## Try it
Below are entries. Copy exactly the lines running from the line that holds "وانتقدت القيود" to the line that holds "كانت مفجعة، مؤكدًا أن", with both ends included.

## Data shown

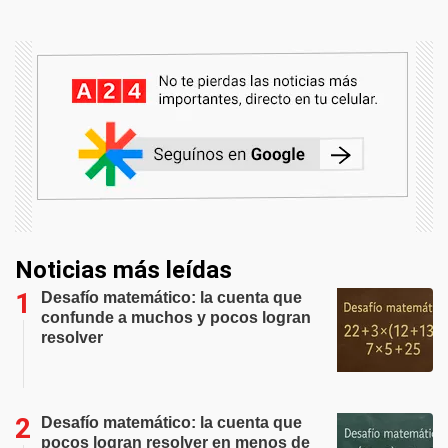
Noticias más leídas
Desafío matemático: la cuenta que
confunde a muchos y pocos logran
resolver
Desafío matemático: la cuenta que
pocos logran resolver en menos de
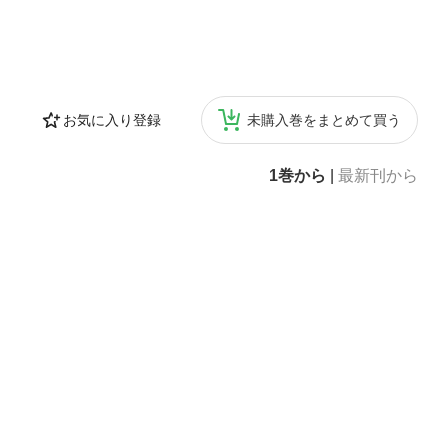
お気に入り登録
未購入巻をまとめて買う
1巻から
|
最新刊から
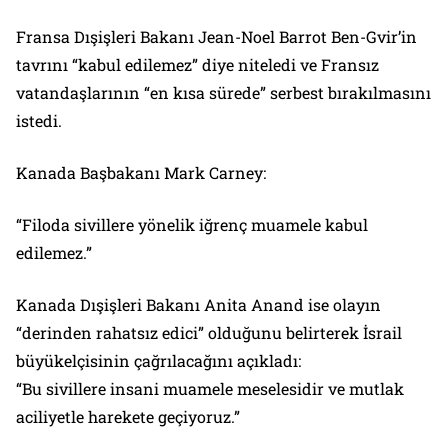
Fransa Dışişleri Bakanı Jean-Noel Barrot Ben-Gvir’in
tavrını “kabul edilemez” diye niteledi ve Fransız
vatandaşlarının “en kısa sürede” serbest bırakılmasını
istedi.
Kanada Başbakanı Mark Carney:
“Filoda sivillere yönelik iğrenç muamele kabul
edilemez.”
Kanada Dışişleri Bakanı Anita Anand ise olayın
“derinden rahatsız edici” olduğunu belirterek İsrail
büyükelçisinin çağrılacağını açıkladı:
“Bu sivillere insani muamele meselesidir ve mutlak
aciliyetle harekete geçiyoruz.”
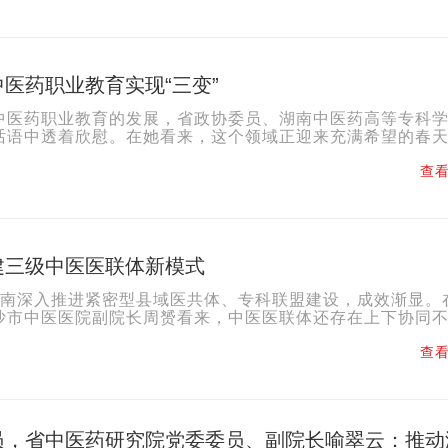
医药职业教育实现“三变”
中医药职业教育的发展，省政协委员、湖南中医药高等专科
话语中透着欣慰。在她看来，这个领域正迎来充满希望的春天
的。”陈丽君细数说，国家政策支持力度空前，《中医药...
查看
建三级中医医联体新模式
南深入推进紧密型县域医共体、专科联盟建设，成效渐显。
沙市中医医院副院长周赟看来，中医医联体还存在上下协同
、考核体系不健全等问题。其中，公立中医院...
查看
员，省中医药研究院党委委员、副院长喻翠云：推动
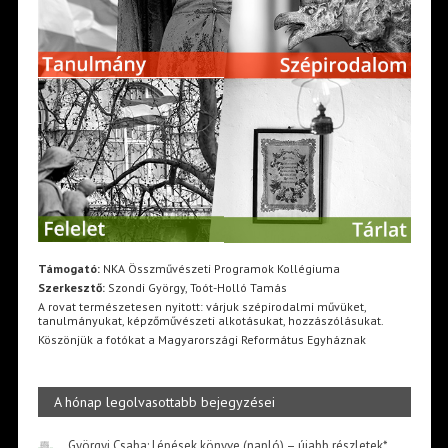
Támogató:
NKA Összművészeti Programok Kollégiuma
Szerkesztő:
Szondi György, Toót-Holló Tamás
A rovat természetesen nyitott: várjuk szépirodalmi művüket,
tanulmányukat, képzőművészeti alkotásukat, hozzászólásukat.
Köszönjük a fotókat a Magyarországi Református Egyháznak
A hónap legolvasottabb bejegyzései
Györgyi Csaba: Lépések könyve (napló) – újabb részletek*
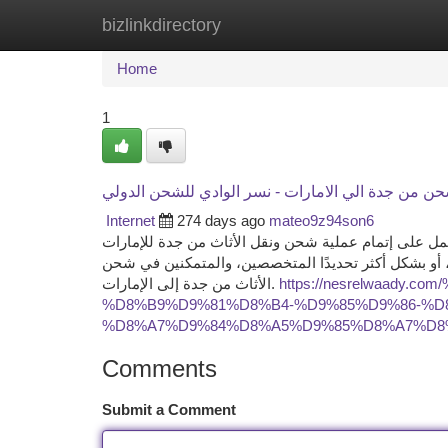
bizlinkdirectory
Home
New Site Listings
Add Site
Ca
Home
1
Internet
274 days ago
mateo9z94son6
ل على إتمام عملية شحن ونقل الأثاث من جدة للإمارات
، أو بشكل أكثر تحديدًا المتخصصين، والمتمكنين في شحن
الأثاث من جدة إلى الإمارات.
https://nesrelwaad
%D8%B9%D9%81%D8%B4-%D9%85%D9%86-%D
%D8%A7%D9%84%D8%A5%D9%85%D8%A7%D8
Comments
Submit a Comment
---
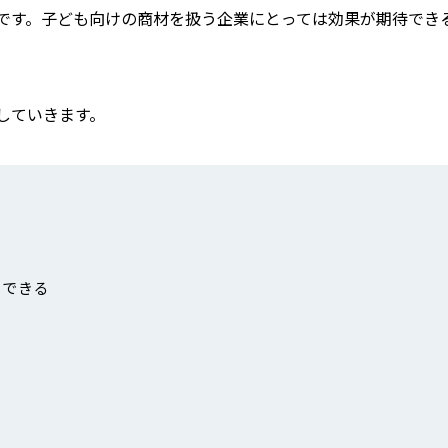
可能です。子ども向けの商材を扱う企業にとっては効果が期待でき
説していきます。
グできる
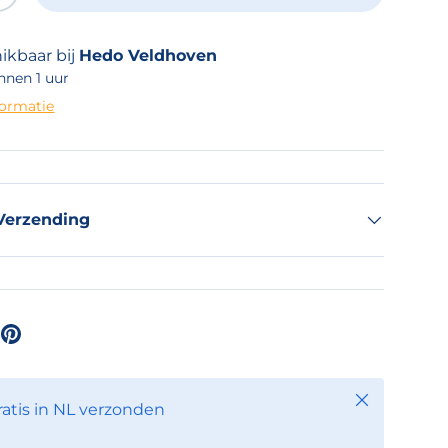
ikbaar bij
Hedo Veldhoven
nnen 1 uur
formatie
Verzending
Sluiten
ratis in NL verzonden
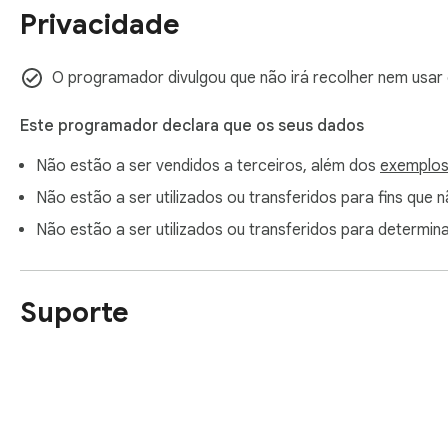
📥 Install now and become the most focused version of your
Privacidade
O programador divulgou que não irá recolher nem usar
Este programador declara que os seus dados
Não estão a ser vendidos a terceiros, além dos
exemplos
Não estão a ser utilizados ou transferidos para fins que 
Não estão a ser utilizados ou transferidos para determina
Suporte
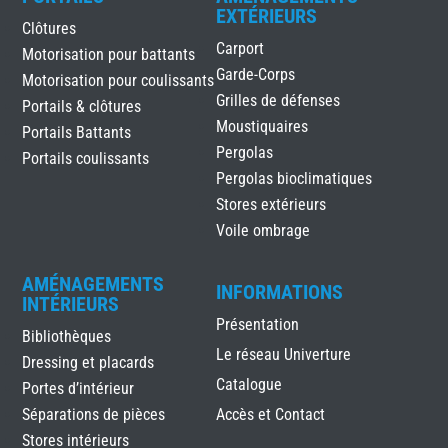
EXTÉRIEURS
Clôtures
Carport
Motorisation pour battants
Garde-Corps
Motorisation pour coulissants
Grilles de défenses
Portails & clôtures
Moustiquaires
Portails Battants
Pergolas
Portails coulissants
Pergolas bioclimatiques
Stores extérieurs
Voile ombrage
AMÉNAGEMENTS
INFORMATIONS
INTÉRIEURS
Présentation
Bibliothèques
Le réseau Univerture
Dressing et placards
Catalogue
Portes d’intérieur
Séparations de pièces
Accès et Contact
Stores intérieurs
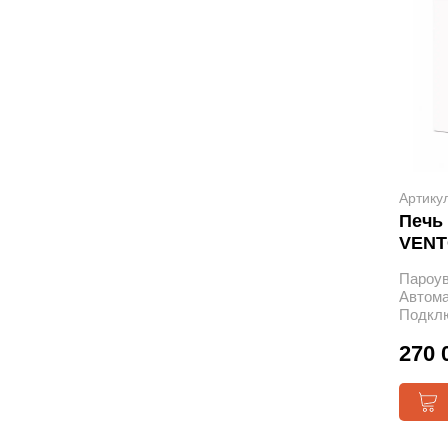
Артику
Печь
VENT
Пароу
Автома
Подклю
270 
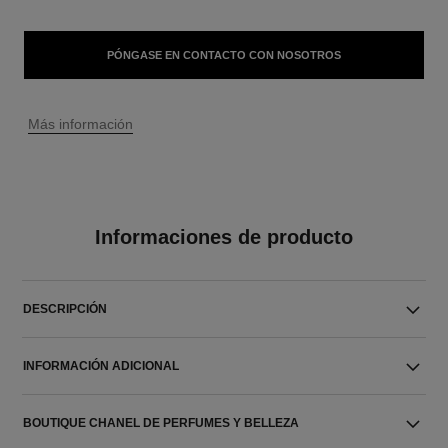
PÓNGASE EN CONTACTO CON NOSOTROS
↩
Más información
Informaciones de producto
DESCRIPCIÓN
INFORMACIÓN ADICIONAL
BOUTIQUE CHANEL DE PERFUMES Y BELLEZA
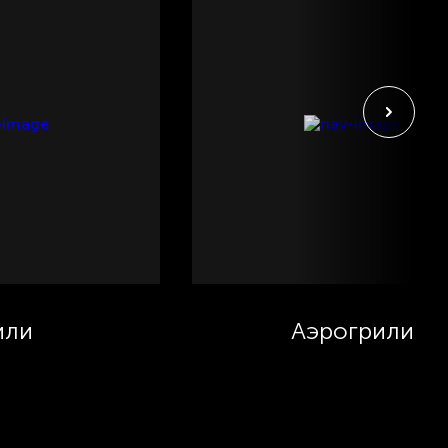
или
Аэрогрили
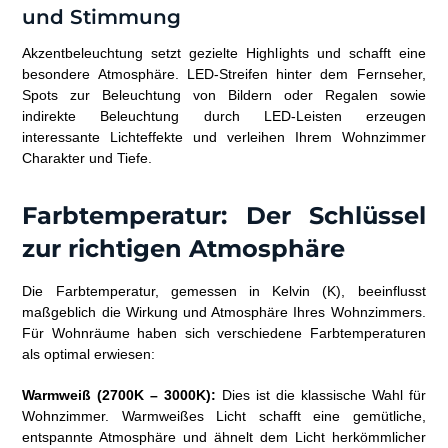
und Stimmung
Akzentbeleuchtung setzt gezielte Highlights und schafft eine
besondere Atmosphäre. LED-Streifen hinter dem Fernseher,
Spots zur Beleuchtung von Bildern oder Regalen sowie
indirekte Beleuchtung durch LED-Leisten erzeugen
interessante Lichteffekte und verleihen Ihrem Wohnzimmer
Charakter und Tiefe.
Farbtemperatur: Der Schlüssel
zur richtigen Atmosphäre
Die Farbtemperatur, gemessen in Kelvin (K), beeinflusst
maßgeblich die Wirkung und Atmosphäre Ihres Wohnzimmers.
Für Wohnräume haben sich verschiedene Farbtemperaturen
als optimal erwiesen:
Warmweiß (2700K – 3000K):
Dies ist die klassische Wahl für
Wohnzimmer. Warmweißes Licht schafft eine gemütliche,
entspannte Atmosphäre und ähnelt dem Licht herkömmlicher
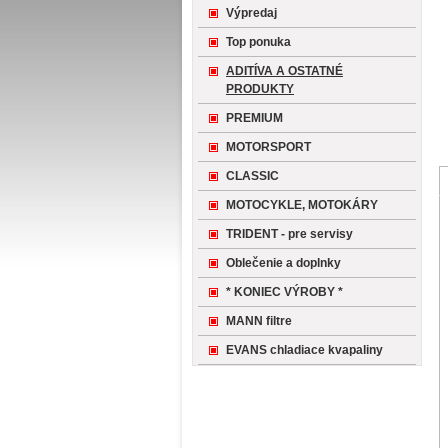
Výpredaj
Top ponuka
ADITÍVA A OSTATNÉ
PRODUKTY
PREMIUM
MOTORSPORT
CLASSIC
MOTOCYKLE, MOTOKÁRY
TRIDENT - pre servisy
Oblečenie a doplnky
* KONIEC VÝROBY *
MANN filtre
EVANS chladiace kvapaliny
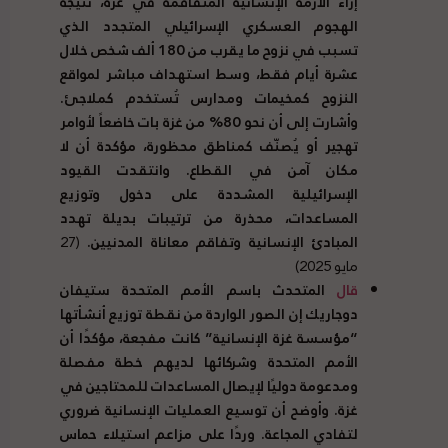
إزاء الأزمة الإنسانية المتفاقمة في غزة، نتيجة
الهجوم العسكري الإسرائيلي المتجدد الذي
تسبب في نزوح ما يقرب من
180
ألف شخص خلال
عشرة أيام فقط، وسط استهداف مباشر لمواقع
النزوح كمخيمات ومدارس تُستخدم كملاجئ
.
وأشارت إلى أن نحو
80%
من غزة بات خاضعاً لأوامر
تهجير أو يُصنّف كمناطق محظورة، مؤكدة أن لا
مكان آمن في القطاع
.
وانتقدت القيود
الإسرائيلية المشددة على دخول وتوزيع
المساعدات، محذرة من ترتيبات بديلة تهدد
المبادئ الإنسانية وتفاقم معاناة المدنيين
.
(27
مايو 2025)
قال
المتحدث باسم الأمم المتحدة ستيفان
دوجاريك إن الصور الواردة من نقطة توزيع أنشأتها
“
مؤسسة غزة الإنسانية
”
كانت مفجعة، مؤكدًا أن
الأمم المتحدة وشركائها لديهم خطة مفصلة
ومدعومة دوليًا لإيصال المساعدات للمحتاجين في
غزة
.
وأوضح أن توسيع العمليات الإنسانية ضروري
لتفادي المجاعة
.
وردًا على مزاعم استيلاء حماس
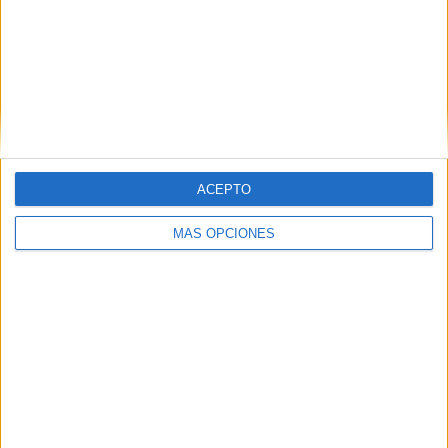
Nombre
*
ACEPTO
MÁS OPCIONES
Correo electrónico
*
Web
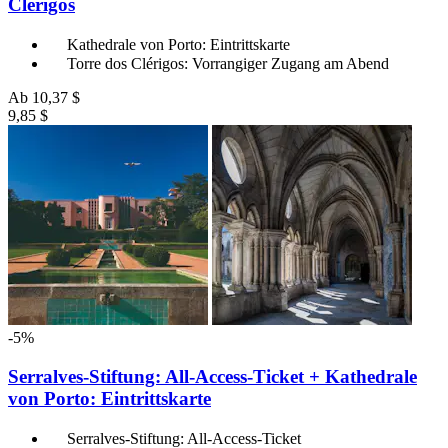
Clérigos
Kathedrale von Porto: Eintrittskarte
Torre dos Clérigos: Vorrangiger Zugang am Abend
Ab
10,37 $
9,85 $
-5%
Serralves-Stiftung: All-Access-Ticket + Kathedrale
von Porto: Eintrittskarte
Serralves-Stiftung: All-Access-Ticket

## Answer below
وانتقدت القيود
الإسرائيلية المشددة على دخول وتوزيع
المساعدات، محذرة من ترتيبات بديلة تهدد
المبادئ الإنسانية وتفاقم معاناة المدنيين
.
(27
مايو 2025)
قال
المتحدث باسم الأمم المتحدة ستيفان
دوجاريك إن الصور الواردة من نقطة توزيع أنشأتها
“
مؤسسة غزة الإنسانية
”
كانت مفجعة، مؤكدًا أن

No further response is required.